DATA FOR PROCESSING -
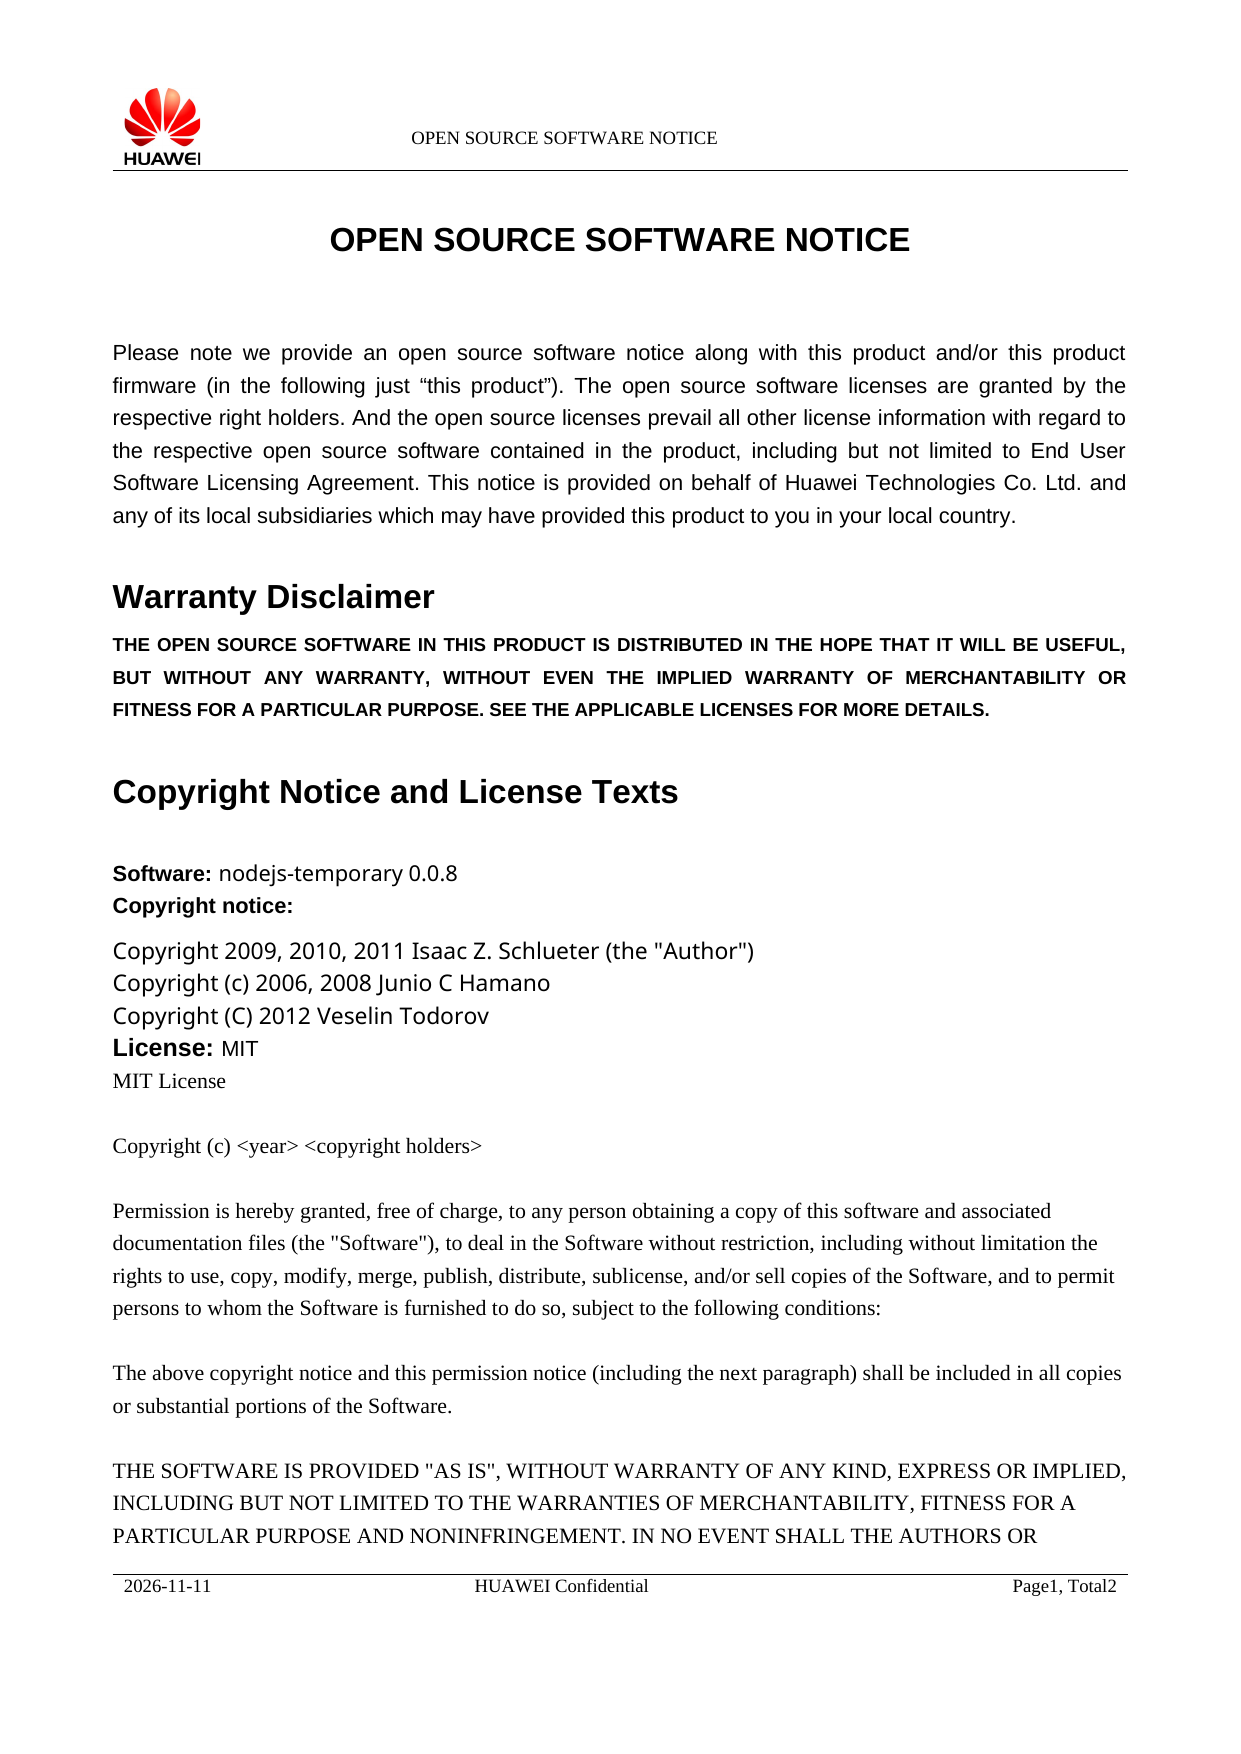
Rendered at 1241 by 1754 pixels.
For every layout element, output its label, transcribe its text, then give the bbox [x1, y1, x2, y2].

picture [124, 88, 201, 165]
text Copyright (C) 2012 Veselin Todorov [112, 999, 1128, 1031]
text Copyright (c) 2006, 2008 Junio C Hamano [112, 966, 1128, 999]
title Software: nodejs-temporary 0.0.8 [112, 856, 1128, 889]
text MIT License Copyright (c) <year> <copyright holders> Permission is hereby granted, free of charge, to any person obtaining a copy of this software and associated documentation files (the "Software"), to deal in the Software without restriction, including without limitation the rights to use, copy, modify, merge, publish, distribute, sublicense, and/or sell copies of the Software, and to permit persons to whom the Software is furnished to do so, subject to the following conditions: The above copyright notice and this permission notice (including the next paragraph) shall be included in all copies or substantial portions of the Software. THE SOFTWARE IS PROVIDED "AS IS", WITHOUT WARRANTY OF ANY KIND, EXPRESS OR IMPLIED, INCLUDING BUT NOT LIMITED TO THE WARRANTIES OF MERCHANTABILITY, FITNESS FOR A PARTICULAR PURPOSE AND NONINFRINGEMENT. IN NO EVENT SHALL THE AUTHORS OR COPYRIGHT HOLDERS BE LIABLE FOR ANY CLAIM, DAMAGES OR OTHER LIABILITY, WHETHER IN AN ACTION OF CONTRACT, TORT OR OTHERWISE, ARISING FROM, OUT OF OR IN CONNECTION WITH THE SOFTWARE OR THE USE OR OTHER DEALINGS IN THE SOFTWARE. [112, 1064, 1128, 1551]
text Copyright notice: [112, 889, 1128, 921]
text License: MIT [112, 1031, 1128, 1064]
text Copyright 2009, 2010, 2011 Isaac Z. Schlueter (the "Author") [112, 934, 1128, 966]
text Warranty Disclaimer [112, 564, 1128, 629]
text OPEN SOURCE SOFTWARE NOTICE [112, 206, 1128, 271]
text Copyright Notice and License Texts [112, 759, 1128, 824]
text The open source software in this product is distributed in the hope that it will be useful, but WITHOUT ANY WARRANTY, without even the implied warranty of MERCHANTABILITY or FITNESS FOR A PARTICULAR PURPOSE. See the applicable licenses for more details. [112, 629, 1128, 726]
text Please note we provide an open source software notice along with this product and/or this product firmware (in the following just “this product”). The open source software licenses are granted by the respective right holders. And the open source licenses prevail all other license information with regard to the respective open source software contained in the product, including but not limited to End User Software Licensing Agreement. This notice is provided on behalf of Huawei Technologies Co. Ltd. and any of its local subsidiaries which may have provided this product to you in your local country. [112, 336, 1128, 531]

TASK OBJECTIVE - Every line in the data that holds "product" should be copied out.

WRITTEN SOLUTION -
text The open source software in this product is distributed in the hope that it will be useful, but WITHOUT ANY WARRANTY, without even the implied warranty of MERCHANTABILITY or FITNESS FOR A PARTICULAR PURPOSE. See the applicable licenses for more details. [112, 629, 1128, 726]
text Please note we provide an open source software notice along with this product and/or this product firmware (in the following just “this product”). The open source software licenses are granted by the respective right holders. And the open source licenses prevail all other license information with regard to the respective open source software contained in the product, including but not limited to End User Software Licensing Agreement. This notice is provided on behalf of Huawei Technologies Co. Ltd. and any of its local subsidiaries which may have provided this product to you in your local country. [112, 336, 1128, 531]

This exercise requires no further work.